A couple months after the epiphany, Dowd came home from work, and asked his wife to live on the road with him. It took four months to get everything in order; to sell all of their possessions.
"We've been living on the road for seven years," Dowd said. "It's all we do is travel North America, doing programs on the sacred meaningful understanding of the history of the universe. That's our life, that's all we do."
How hard is it living on the road ... every day ... being with your wife every hour of the day? Not very, Dowd said.
"It really isn't. We think we're the richest people in the world," Dowd said ... "Three to five times a week, I'm speaking on what I'm most passionate about - bridging science and religion. I'm nourished by it and get great responses - and I get to do this with a woman who loves me so much and wants to live this radical and crazy life as much as I do."

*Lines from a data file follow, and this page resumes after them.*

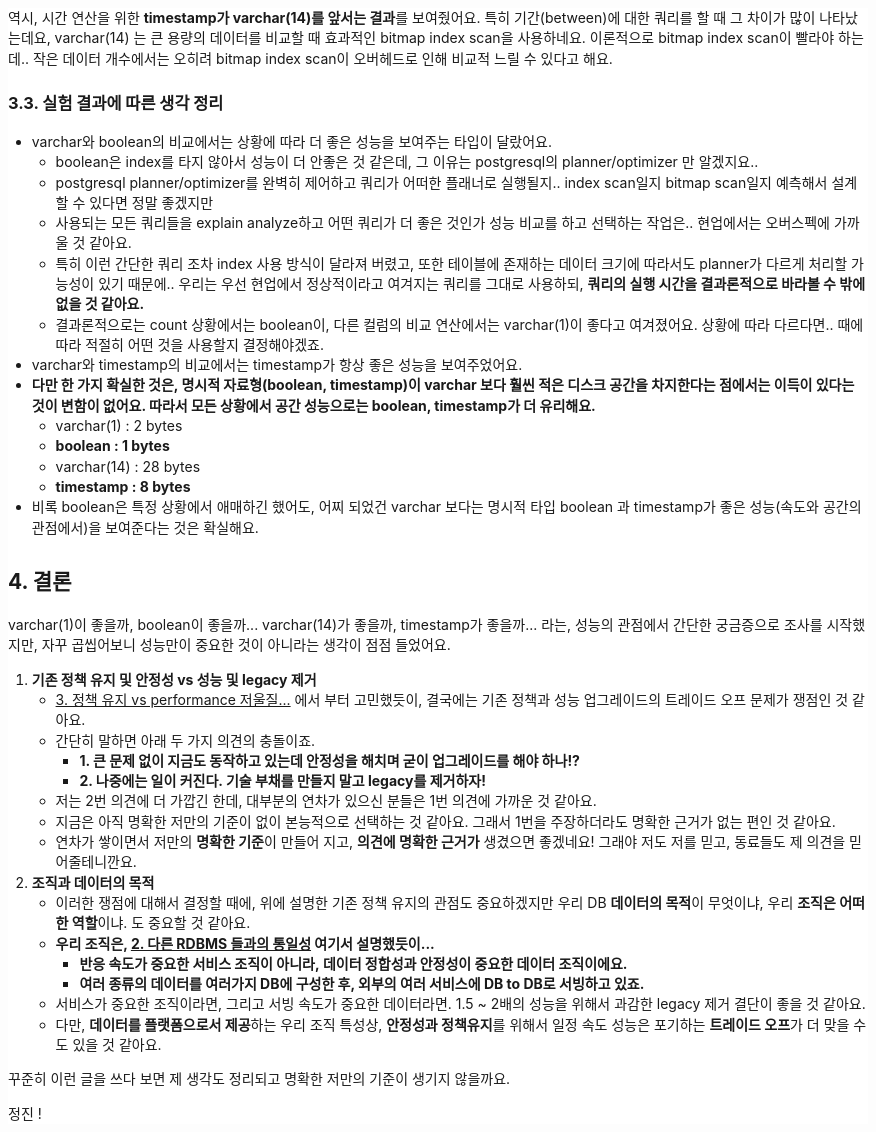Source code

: 역시, 시간 연산을 위한 **timestamp가 varchar(14)를 앞서는 결과**를 보여줬어요. 특히 기간(between)에 대한 쿼리를 할 때 그 차이가 많이 나타났는데요, varchar(14) 는 큰 용량의 데이터를 비교할 때 효과적인  bitmap index scan을 사용하네요. 이론적으로 bitmap index scan이 빨라야 하는데.. 작은 데이터 개수에서는 오히려 bitmap index scan이 오버헤드로 인해 비교적 느릴 수 있다고 해요.

### 3.3. 실험 결과에 따른 생각 정리

- varchar와 boolean의 비교에서는 상황에 따라 더 좋은 성능을 보여주는 타입이 달랐어요.
	- boolean은 index를 타지 않아서 성능이 더 안좋은 것 같은데, 그 이유는 postgresql의 planner/optimizer 만 알겠지요..
	- postgresql planner/optimizer를 완벽히 제어하고 쿼리가 어떠한 플래너로 실행될지.. index scan일지 bitmap scan일지 예측해서 설계할 수 있다면 정말 좋겠지만
	- 사용되는 모든 쿼리들을 explain analyze하고 어떤 쿼리가 더 좋은 것인가 성능 비교를 하고 선택하는 작업은.. 현업에서는 오버스펙에 가까울 것 같아요.
	- 특히 이런 간단한 쿼리 조차 index 사용 방식이 달라져 버렸고, 또한 테이블에 존재하는 데이터 크기에 따라서도 planner가 다르게 처리할 가능성이 있기 때문에.. 우리는 우선 현업에서 정상적이라고 여겨지는 쿼리를 그대로 사용하되, **쿼리의 실행 시간을 결과론적으로 바라볼 수 밖에 없을 것 같아요.**
	- 결과론적으로는 count 상황에서는 boolean이, 다른 컬럼의 비교 연산에서는 varchar(1)이 좋다고 여겨졌어요. 상황에 따라 다르다면.. 때에 따라 적절히 어떤 것을 사용할지 결정해야겠죠.
- varchar와 timestamp의 비교에서는 timestamp가 항상 좋은 성능을 보여주었어요.
- **다만 한 가지 확실한 것은, 명시적 자료형(boolean, timestamp)이 varchar 보다 훨씬 적은 디스크 공간을 차지한다는 점에서는 이득이 있다는 것이 변함이 없어요. 따라서 모든 상황에서 공간 성능으로는 boolean, timestamp가 더 유리해요.**
	- varchar(1) : 2 bytes
	- **boolean : 1 bytes**
	- varchar(14) : 28 bytes
	- **timestamp : 8 bytes**
- 비록 boolean은 특정 상황에서 애매하긴 했어도, 어찌 되었건 varchar 보다는 명시적 타입 boolean 과 timestamp가 좋은 성능(속도와 공간의 관점에서)을 보여준다는 것은 확실해요.

## 4. 결론

varchar(1)이 좋을까, boolean이 좋을까... varchar(14)가 좋을까, timestamp가 좋을까... 라는, 성능의 관점에서 간단한 궁금증으로 조사를 시작했지만, 자꾸 곱씹어보니 성능만이 중요한 것이 아니라는 생각이 점점 들었어요.

1. **기존 정책 유지 및 안정성 vs 성능 및 legacy 제거**
	- [3. 정책 유지 vs performance 저울질...](#3-정책-유지-vs-performance-저울질) 에서 부터 고민했듯이, 결국에는 기존 정책과 성능 업그레이드의 트레이드 오프 문제가 쟁점인 것 같아요.
	- 간단히 말하면 아래 두 가지 의견의 충돌이죠.
		- **1. 큰 문제 없이 지금도 동작하고 있는데 안정성을 해치며 굳이 업그레이드를 해야 하나!?**
		- **2. 나중에는 일이 커진다. 기술 부채를 만들지 말고 legacy를 제거하자!**
	- 저는 2번 의견에 더 가깝긴 한데, 대부분의 연차가 있으신 분들은 1번 의견에 가까운 것 같아요.
	- 지금은 아직 명확한 저만의 기준이 없이 본능적으로 선택하는 것 같아요. 그래서 1번을 주장하더라도 명확한 근거가 없는 편인 것 같아요.
	- 연차가 쌓이면서 저만의 **명확한 기준**이 만들어 지고, **의견에 명확한 근거가** 생겼으면 좋겠네요! 그래야 저도 저를 믿고, 동료들도 제 의견을 믿어줄테니깐요.
2. **조직과 데이터의 목적**
	- 이러한 쟁점에 대해서 결정할 때에, 위에 설명한 기존 정책 유지의 관점도 중요하겠지만
	  우리 DB **데이터의 목적**이 무엇이냐, 우리 **조직은 어떠한 역할**이냐. 도 중요할 것 같아요.
    - **우리 조직은, [2. 다른 RDBMS 들과의 통일성](#2-다른-rdbms-들과의-통일성) 여기서 설명했듯이...**
	    - **반응 속도가 중요한 서비스 조직이 아니라, 데이터 정합성과 안정성이 중요한 데이터 조직이에요.**
	    - **여러 종류의 데이터를 여러가지 DB에 구성한 후, 외부의 여러 서비스에  DB to DB로 서빙하고 있죠.**
    - 서비스가 중요한 조직이라면, 그리고 서빙 속도가 중요한 데이터라면. 1.5 ~ 2배의 성능을 위해서 과감한 legacy 제거 결단이 좋을 것 같아요.
    - 다만, **데이터를 플랫폼으로서 제공**하는 우리 조직 특성상, **안정성과 정책유지**를 위해서 일정 속도 성능은 포기하는 **트레이드 오프**가 더 맞을 수도 있을 것 같아요.

꾸준히 이런 글을 쓰다 보면 제 생각도 정리되고 명확한 저만의 기준이 생기지 않을까요.

정진 !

Not everyone is swayed by his gospel, though.
Having spoken to more than 1,000 groups in the last seven years, Dowd said most of his listeners are more moderate and liberal. Occasionally he'll speak at a progressive evangelical church, and sometimes a religious group on a college campus, but he said he's mostly spoken at Unitarian churches, Quaker meetinghouses and to atheists and agnostics. By his calculation, 80 percent of the people he encounters gets excited about his message. There are those on the far right and left who don't want anything to do with his message. However, he said those on the far left are "kind of glad" about what he's preaching, in hopes that he'll convert some far right religious folk.
Dowd doesn't try to sway those groups - not actively, anyway.

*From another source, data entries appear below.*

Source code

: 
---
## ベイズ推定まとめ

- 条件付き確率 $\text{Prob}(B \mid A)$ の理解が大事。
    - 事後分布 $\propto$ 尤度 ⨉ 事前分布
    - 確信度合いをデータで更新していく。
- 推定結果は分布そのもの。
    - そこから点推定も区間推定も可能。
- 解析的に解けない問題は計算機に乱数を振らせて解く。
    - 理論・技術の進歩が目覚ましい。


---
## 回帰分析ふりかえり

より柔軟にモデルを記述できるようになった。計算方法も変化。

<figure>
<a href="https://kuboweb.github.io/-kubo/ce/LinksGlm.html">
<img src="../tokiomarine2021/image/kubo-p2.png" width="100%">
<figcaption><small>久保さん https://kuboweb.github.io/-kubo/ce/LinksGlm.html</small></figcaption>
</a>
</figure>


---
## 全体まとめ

"I don't get invited into the most antagonistic of settings very often," Dowd said. "Any minister that believes evolution is of the devil doesn't invite me into his church.
"I don't try to convert them, I don't try to fix them, I don't try to prove that they're wrong," Dowd said. "But if they stay in communication with me, they usually get curious about how I can be so passionate about this. So I've actually won quite a few of them over by doing this."
Dowd will be speaking at St. Luke United Methodist Church in Bryn Mawr March 22 at 10 a.m.; Bryn Mawr Presbyterian Church March 23 at 7:30 p.m.; and Cherry Hill Unitarian Universalist Church March 31 at 7 p.m.